海星翔は自分が不利と判断すると、接触前に構えを解き攻撃を回避する事を選択した為に生き延びることが出来た。
つまり如何に鉄壁を誇る奥義といえど、吉野谷牛太郎の”嵐の輪舞”の前では無力。
吉野谷牛太郎は口元を歪め、光太郎の心臓めがけて一気に駆ける。
「あばよ、カウボーイ。せいぜい天国で吉野谷牛太郎に殺されたって自慢してやんな」
光太郎は接触の瞬間、ガードを解除して吉野谷牛太郎の頭を抱える。
そして後方に力を流して威力を殺した。
過去に敗れたキン星山の奥義は継承され進化していたのだ。
羽合庵はフラの舞の父ワイキキの浜と共同研究をするうちに連勝ストッパーの構えが敵に破られた事を知った。
そして、死にかけた海星翔は残りの命の全てを費やして”連勝ストッパーの構え”を改良していた。
その名も…。
「何の、これが”連勝ストッパーの構え”・改じゃあぁぁッッ‼」
吉野谷牛太郎の攻撃が止まる瞬間を狙う。
いかなる必殺技とて最大の効果を発揮した次の瞬間には無防備。
言うなれば力みの後に必ず訪れる脱力と弛緩こそが反撃の時。
光太郎は吉野谷牛太郎の頭を抱えたまま地面に両足を落とし、そのまま後方に投げ飛ばした。
どうんッ!
吉野谷牛太郎の巨体は大きな音を立てながら、背中から地面に叩きつけられた。
「これがカミカゼってヤツか。燃えたぜ、キン星山さんよ‼」
天辺龍は拳を握りしめ、光太郎の奮闘に魂を震わせる。
単純な力の勝負ではキン星山は吉野谷牛太郎の足元にも及ばなかっただろう。
だがしかし、力の勝負とは単なる力比べには止まらない。
力の強弱を使いこなすこともまた力の勝負を決める要素となり得るのだ。
「痛えな、畜生。俺とした事が油断したぜ…」
吉野谷牛太郎は何事もなかったかのように立ち上がった。
「ん?アンタはもしかして吉野谷牛太郎どんか?」
光太郎は目の前に立つ巨漢に向かって指をさす。
頭に角が生えたアフロヘアという時点で気がつかない方がおかしいのかもしれないが深夜の出来事なので致し方ないのかもしれない。

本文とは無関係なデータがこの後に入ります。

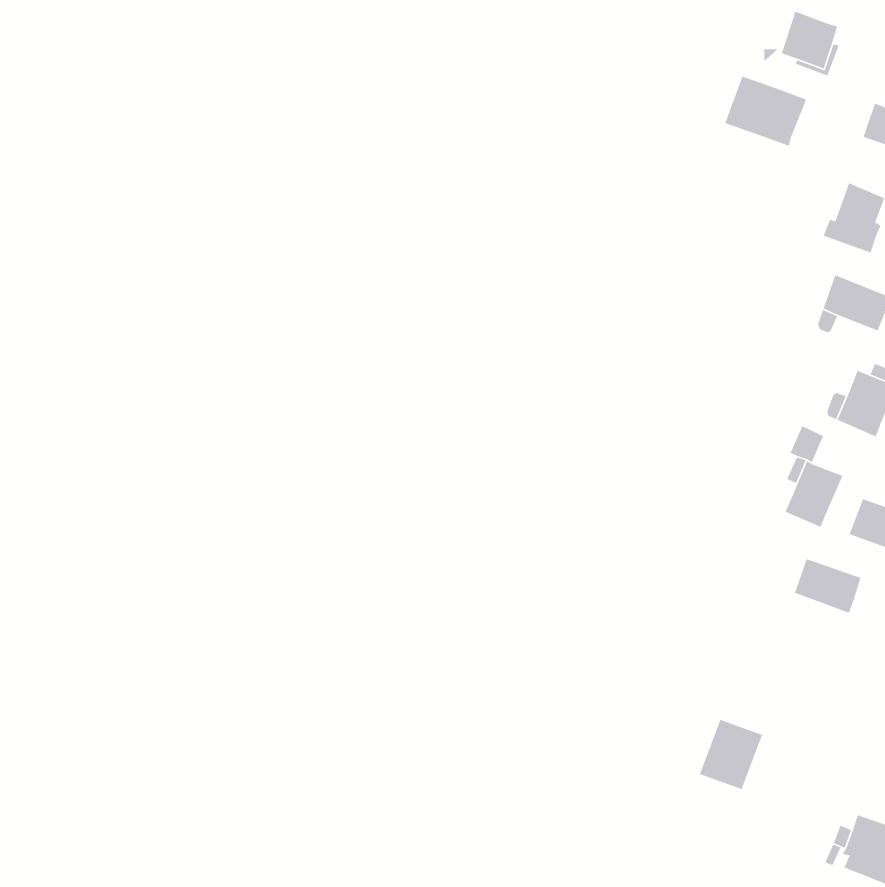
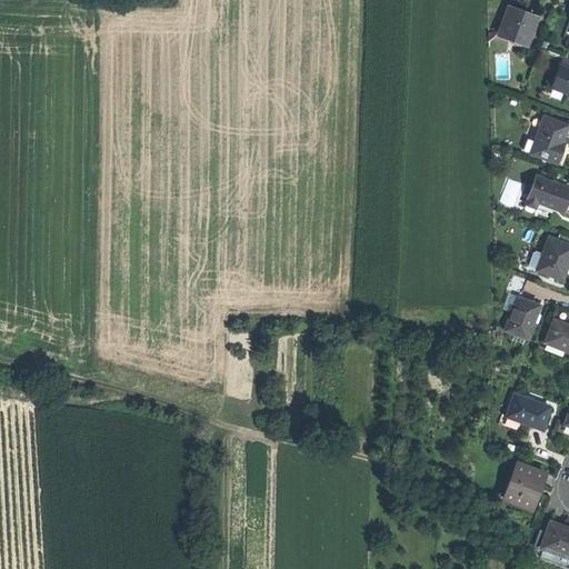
building: [724,76,807,147] -> none
building: [794,558,862,614] -> [507,393,550,429]
building: [699,719,763,790] -> [505,462,546,508]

一方吉野谷牛太郎は街灯に彩られた光太郎の間抜け顔を見てようやく戦っている相手の正体に気がついた。
(コイツはマズイな。昼間に会った時はラーメン山の前でスモーデビルじゃないって否定したばっかりだし)
吉野谷牛太郎はさてどうしたものか、と自慢のアフロヘアをボリボリと掻く。
ダンッ‼
考え込んでいる吉野谷牛太郎の前に傷だらけのサスペンションXが降り立った。
その後ろを片脚を引きずりながらグレープ・ザ・巨峰が追って来た。
「まだ生きてやがったか、デカブツ。次は左足だけじゃあすまねえぜ?」
サスペンションXはグレープ・ザ・巨峰の折れ曲がった左足を見る。
サスペンションXの魔の奥義からの脱出と引き換えにグレープ・ザ・巨峰は自分の左足を折ったのだ。
「減らず口はそこまでだ。我らの命の削り合いを、続けるぞ。…お、お前は!馬鹿な!お前はあの時、死んだはずだッッ!」
グレープ・ザ・巨峰はサスペンションXを睥睨する。
しかし次の瞬間に信じられないものを目にした。
遠い昔にグレープ・ザ・巨峰の目の前で死んだはずの男がサスペンションXの傍らに立っていたのだ。